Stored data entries
----
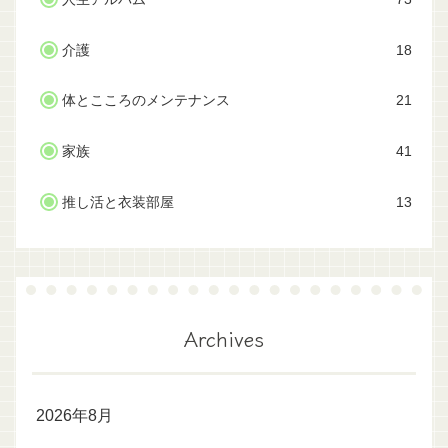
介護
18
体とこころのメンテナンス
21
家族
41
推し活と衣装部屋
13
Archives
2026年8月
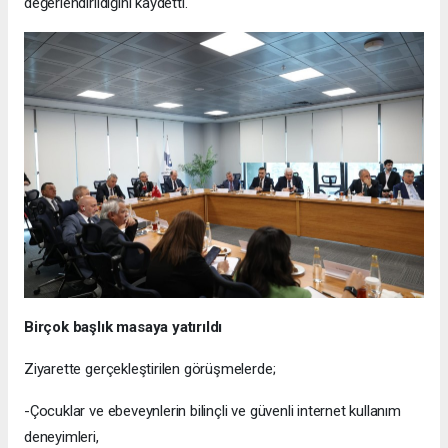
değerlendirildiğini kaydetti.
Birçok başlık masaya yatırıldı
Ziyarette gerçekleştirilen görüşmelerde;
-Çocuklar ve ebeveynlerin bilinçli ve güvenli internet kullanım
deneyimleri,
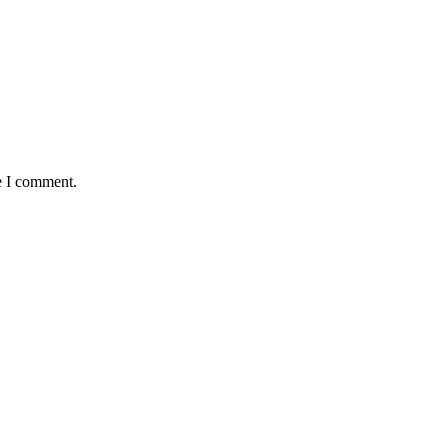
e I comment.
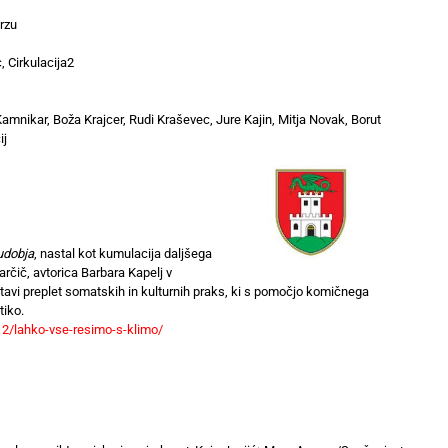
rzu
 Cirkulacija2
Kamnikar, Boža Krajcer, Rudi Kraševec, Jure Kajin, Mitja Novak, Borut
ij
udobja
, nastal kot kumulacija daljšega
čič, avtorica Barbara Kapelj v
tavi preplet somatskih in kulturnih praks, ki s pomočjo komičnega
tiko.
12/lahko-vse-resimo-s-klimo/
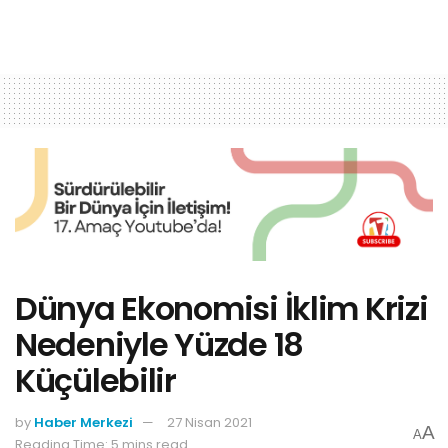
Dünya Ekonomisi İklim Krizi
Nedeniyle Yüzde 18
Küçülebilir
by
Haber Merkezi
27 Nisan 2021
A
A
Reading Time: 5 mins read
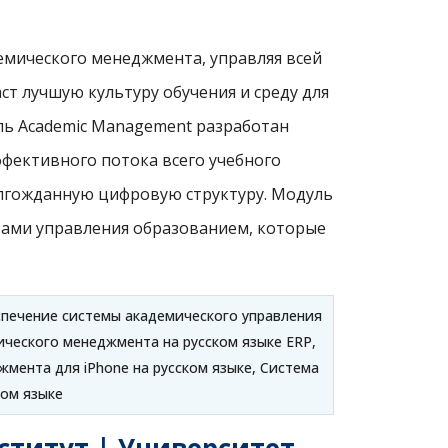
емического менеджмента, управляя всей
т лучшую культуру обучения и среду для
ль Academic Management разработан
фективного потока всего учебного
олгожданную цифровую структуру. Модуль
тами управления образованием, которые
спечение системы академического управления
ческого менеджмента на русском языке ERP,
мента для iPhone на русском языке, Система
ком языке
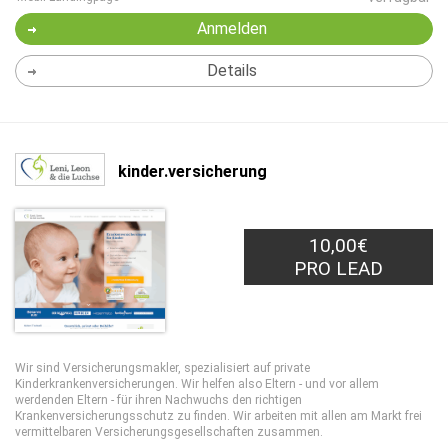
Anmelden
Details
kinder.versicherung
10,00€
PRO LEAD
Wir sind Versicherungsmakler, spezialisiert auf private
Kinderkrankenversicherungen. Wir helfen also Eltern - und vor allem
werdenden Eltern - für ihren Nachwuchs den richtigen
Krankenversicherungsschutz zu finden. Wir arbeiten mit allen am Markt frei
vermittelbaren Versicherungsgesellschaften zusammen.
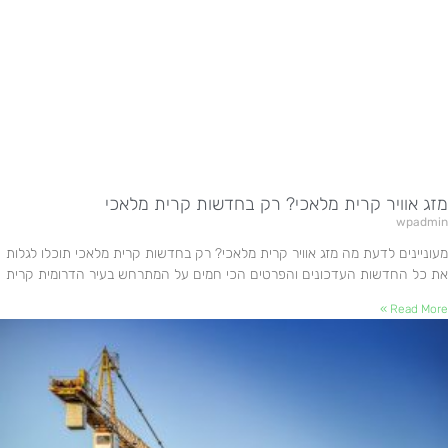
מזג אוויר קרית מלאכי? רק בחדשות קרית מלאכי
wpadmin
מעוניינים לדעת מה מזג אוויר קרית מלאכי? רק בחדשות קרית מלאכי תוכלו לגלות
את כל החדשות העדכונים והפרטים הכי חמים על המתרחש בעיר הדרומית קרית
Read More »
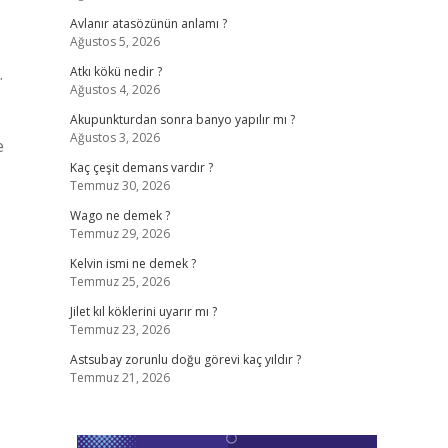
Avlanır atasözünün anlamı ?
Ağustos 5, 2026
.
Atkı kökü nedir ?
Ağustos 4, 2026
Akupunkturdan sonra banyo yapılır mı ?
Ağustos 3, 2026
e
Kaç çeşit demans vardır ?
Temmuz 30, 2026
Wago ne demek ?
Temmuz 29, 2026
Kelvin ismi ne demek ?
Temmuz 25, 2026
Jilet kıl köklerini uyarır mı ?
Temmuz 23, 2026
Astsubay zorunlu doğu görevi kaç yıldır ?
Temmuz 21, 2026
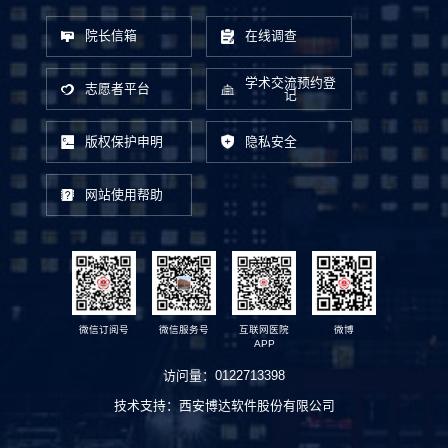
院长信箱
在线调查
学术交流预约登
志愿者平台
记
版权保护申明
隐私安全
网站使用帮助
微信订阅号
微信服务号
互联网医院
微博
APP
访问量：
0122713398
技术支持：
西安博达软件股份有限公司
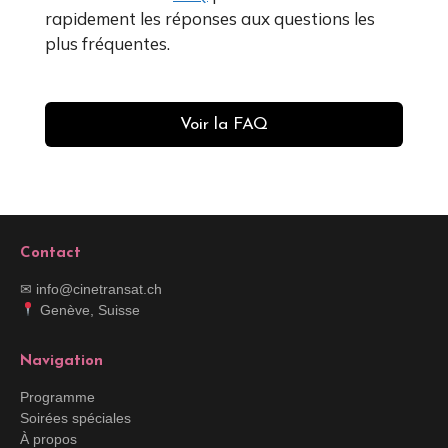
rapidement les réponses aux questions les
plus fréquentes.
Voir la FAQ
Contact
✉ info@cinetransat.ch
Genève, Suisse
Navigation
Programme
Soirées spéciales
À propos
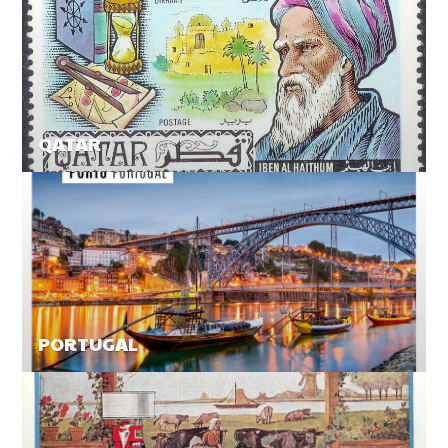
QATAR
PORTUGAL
----
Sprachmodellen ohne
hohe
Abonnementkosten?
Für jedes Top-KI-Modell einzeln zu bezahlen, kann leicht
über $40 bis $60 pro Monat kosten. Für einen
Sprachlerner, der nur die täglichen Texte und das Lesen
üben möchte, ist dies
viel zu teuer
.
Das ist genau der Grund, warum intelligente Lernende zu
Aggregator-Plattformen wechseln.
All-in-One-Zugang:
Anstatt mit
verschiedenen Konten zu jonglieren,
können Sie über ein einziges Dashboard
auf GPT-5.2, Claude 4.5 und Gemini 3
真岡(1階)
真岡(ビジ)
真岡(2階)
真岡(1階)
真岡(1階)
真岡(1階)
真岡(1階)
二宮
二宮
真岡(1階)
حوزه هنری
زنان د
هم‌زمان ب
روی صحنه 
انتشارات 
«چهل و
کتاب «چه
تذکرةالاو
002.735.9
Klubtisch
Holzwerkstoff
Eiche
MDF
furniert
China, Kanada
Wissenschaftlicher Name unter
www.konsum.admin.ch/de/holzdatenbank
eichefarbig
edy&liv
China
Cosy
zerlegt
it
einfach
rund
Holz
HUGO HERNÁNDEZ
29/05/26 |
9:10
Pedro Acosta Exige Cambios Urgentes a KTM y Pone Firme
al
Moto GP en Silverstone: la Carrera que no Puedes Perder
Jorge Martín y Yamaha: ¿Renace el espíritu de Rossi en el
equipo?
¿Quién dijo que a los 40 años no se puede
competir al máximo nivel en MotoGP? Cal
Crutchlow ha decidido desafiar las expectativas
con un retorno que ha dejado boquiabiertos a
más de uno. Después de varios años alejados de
----
Prompt – Exactly the lines starting at the one above with "олгожданную цифровую структуру. Модуль" and ending at the one with "Krankenversicherungsschutz zu finden." should be printed, and nothing else. Omit the pictures.

Output –
олгожданную цифровую структуру. Модуль
тами управления образованием, которые
спечение системы академического управления
ческого менеджмента на русском языке ERP,
мента для iPhone на русском языке, Система
ком языке
Anmelden
Details
kinder.versicherung
10,00€
PRO LEAD
Wir sind Versicherungsmakler, spezialisiert auf private
Kinderkrankenversicherungen. Wir helfen also Eltern - und vor allem
werdenden Eltern - für ihren Nachwuchs den richtigen
Krankenversicherungsschutz zu finden. Wir arbeiten mit allen am Markt frei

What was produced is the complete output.